The publication history of For the Further Improvement of Dancing, John Essex’s translation of Feuillet’s 1706 Recueil de contredances, is not entirely straightforward and raises some interesting questions.
For the Further Improvement of Dancing is dated 1710 on its title page. The earliest advertisement I know is in the Tatler for 23-25 March 1710. A third edition was advertised in the Spectator (the successor publication to the Tatler) for 5 March 1712. I have not yet come across an advertisement for a second edition. Indeed, there is no explicit evidence for the successive editions in any of the surviving copies of this collection. The first edition was sold by the music publishers Walsh, Randall, Hare and Cullen, together with the author. According to the Spectator advertisement, the third edition was ‘to be had nowhere but at the Author’s House in Rood-lane, Fenchurch Street’. How should this be interpreted? Had Essex simply taken over the remaining copies printed in 1710 to sell himself as a ‘third’ edition? Or had he fallen out with the music publisher John Walsh, as others were to do later?
There is just one copy of For the Further Improvement of Dancing which is indisputably a new edition, or, to be more precise, a reissue of the original edition in a different format with additional dances. Essex’s translation had originally been printed in the small, duodecimo format. This reissue is a much larger folio. It uses the original plates (For the Further Improvement of Dancing is printed throughout from engraved copper or pewter plates), but these are placed four to a page.

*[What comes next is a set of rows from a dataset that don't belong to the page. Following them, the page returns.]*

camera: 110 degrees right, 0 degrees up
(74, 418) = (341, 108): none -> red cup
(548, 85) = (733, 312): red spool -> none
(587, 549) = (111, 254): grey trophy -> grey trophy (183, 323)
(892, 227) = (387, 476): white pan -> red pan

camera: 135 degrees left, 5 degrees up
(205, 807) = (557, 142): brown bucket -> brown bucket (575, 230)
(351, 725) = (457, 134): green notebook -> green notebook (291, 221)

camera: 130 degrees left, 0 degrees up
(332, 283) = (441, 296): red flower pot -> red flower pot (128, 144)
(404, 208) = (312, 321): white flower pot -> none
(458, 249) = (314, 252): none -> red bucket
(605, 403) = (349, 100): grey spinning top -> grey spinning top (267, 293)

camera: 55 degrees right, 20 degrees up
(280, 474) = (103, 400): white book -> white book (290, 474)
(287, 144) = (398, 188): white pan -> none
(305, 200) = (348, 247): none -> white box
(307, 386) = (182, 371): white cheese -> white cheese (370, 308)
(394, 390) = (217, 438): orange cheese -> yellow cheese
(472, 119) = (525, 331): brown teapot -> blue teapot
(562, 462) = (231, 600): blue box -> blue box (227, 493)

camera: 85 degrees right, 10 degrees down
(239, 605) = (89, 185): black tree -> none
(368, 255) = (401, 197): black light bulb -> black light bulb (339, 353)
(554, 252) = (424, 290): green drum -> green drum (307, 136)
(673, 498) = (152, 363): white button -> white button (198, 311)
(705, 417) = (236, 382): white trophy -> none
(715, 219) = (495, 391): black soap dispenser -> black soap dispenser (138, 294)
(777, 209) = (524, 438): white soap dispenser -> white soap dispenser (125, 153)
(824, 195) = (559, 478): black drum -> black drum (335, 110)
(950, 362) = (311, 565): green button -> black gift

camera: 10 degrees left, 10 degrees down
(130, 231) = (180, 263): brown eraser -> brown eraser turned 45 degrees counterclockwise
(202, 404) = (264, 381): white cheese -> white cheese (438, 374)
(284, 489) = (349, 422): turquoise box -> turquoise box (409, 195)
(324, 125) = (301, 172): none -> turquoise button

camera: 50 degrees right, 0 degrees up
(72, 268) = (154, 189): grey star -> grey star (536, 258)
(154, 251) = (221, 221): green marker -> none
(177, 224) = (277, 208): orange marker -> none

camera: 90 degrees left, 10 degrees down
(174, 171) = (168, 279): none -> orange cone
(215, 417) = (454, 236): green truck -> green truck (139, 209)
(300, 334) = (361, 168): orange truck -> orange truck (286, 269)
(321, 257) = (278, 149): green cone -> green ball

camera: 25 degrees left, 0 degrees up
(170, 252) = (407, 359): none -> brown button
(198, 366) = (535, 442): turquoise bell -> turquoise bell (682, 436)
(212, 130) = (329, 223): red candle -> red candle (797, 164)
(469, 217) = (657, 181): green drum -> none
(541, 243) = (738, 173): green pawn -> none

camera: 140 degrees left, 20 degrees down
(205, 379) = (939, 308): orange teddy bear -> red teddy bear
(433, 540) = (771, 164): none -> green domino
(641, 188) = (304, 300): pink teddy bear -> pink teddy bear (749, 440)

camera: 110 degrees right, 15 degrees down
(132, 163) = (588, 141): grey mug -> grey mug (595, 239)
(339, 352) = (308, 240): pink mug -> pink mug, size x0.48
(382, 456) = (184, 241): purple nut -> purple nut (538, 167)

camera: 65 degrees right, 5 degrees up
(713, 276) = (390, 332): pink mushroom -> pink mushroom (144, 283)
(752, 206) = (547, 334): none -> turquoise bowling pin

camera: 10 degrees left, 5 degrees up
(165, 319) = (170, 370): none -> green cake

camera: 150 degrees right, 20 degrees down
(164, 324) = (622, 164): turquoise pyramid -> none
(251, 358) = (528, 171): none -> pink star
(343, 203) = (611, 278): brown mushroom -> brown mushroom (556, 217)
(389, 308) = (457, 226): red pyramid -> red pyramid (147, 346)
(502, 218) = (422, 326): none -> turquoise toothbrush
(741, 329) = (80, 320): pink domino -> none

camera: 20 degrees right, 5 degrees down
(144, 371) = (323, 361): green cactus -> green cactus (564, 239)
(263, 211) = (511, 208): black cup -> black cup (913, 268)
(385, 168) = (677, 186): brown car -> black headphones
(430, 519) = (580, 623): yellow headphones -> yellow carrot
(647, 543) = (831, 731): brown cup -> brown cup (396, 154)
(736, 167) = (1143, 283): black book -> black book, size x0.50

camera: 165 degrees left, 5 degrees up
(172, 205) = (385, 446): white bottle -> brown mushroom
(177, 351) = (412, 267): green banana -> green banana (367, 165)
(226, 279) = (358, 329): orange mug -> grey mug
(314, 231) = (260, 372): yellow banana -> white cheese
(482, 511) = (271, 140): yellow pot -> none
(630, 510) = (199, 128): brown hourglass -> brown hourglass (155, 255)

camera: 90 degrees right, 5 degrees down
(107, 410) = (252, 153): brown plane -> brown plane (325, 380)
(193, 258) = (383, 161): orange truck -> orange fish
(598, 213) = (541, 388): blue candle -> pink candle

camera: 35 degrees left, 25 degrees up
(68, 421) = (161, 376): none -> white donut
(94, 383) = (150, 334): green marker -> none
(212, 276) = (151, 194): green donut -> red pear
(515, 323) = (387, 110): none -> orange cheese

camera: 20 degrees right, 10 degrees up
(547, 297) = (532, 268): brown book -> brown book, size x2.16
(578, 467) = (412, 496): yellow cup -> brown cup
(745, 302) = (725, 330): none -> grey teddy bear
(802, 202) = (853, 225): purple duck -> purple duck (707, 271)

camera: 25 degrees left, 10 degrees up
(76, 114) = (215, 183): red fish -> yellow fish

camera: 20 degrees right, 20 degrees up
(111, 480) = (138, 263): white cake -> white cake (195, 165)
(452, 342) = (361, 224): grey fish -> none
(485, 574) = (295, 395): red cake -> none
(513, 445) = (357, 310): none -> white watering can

The newly added dances are readily identified by their larger format. There is one ballroom duet, The Princess’s Passpied, which shows the new layout: There are five new country dances, also in the new layout:Liberty & Property
The Lottery
Mr La Gard’s Royall Swede
The Careless Husband
The Little Whigg
I will return to the titles of these in a subsequent post.
The volume is dedicated to the ‘Princess of Wales’, dating it to after the Hanoverian accession on 1 August 1714. The Princess is Caroline, wife of George Augustus the son of King George I. Essex praises her ‘Patronage and Encouragement’ of the art of dancing and offers her the dances he has added to his original treatise. I suggest that The Princess’s Passpied was intended for performance by Caroline’s eldest daughter Anne, the Princess Royal aged around seven, who would be the dedicatee of several more notated ballroom dances. The sole surviving copy of this folio edition of For the Further Improvement of Dancing, now in the British Library, may well be a presentation copy made especially for Caroline, Princess of Wales.
It is interesting to note that this unique copy, which has been dated to 1715, has an imprint claiming that it was to be sold by Walsh, Hare and ‘the Author’. By this time, John Essex was presumably well-known as a dancing master. He was certainly careful to ensure that the title page specified that he ‘taught all the Ball Dances of the English and French Court’, probably meaning those that had been published in Beauchamp-Feuillet notation. The inclusion of The Princess’s Passpied would have underlined his expertise. Was he trying to recommend himself as dancing master to the new royal family?